* [Exercise directions] Can you copy every one of these lines word for word, leaving the pictures out?

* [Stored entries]
^^^^
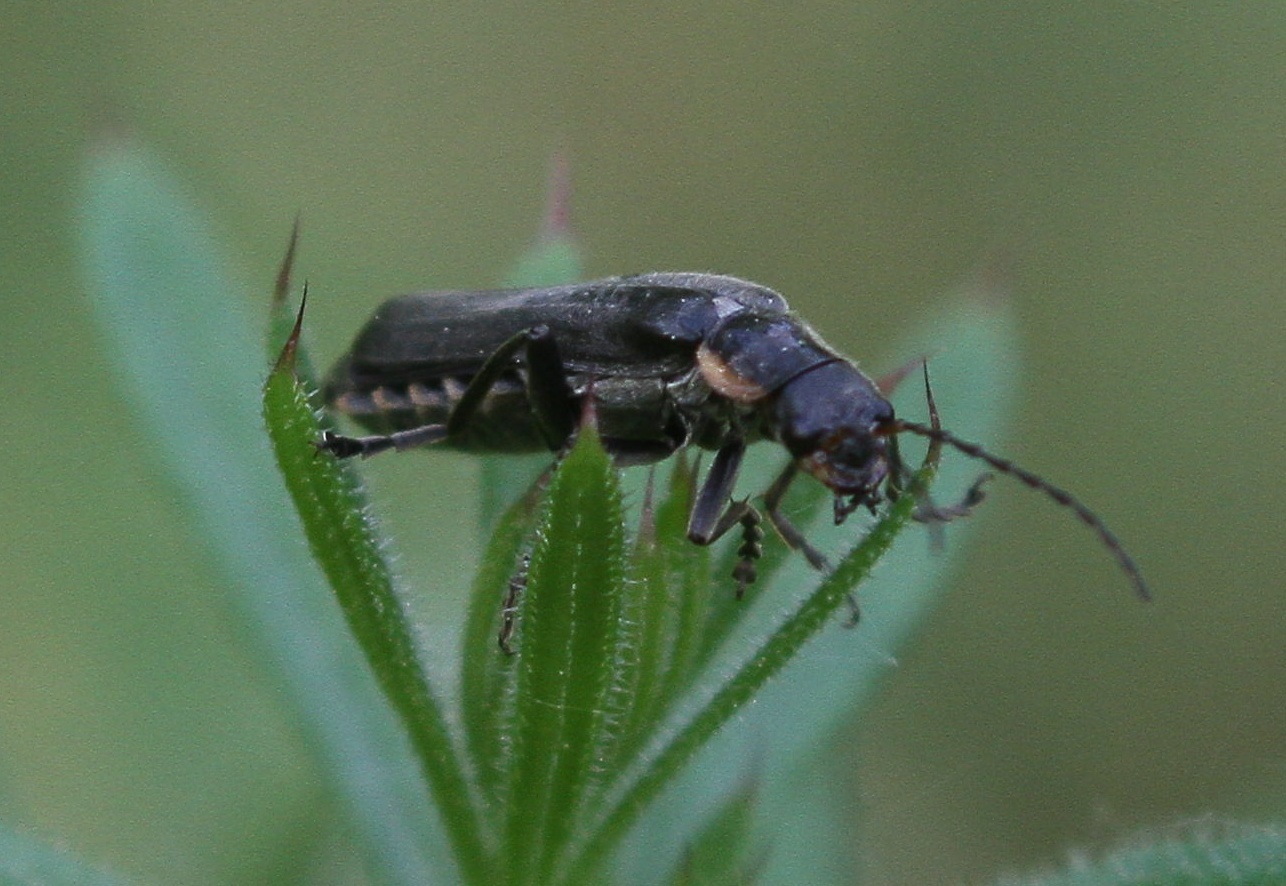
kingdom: Animalia
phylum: Arthropoda
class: Insecta
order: Coleoptera
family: Cantharidae
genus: Cantharis
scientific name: Cantharis obscura
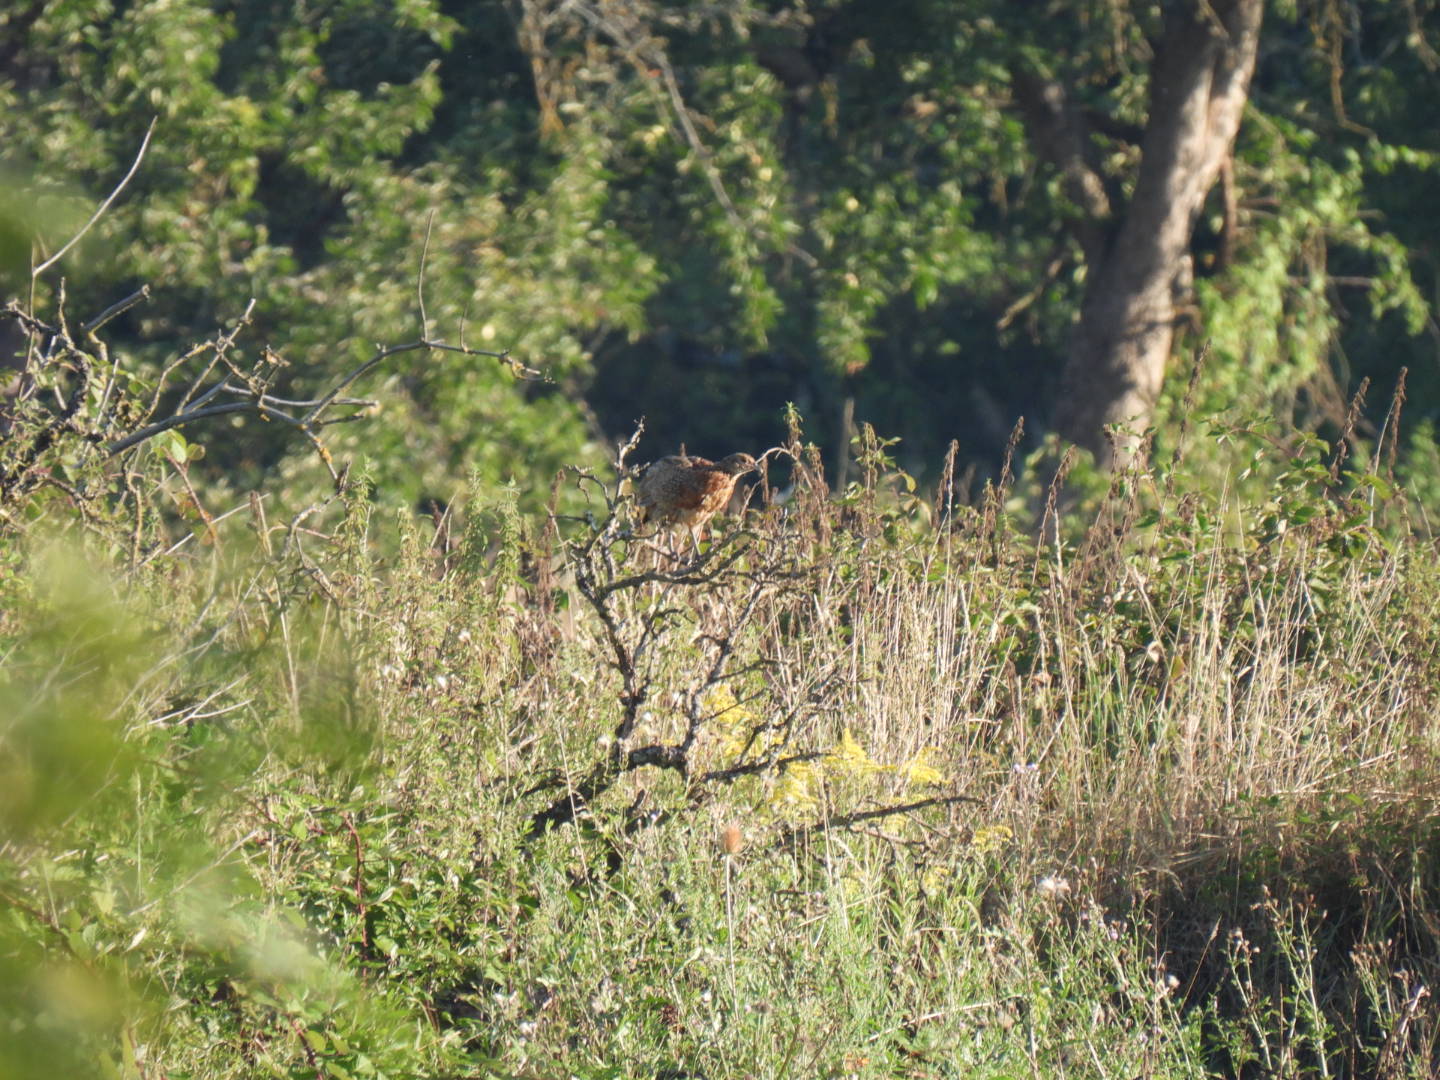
^^^^
* [Solved problem]
kingdom: Animalia
phylum: Arthropoda
class: Insecta
order: Coleoptera
family: Cantharidae
genus: Cantharis
scientific name: Cantharis obscura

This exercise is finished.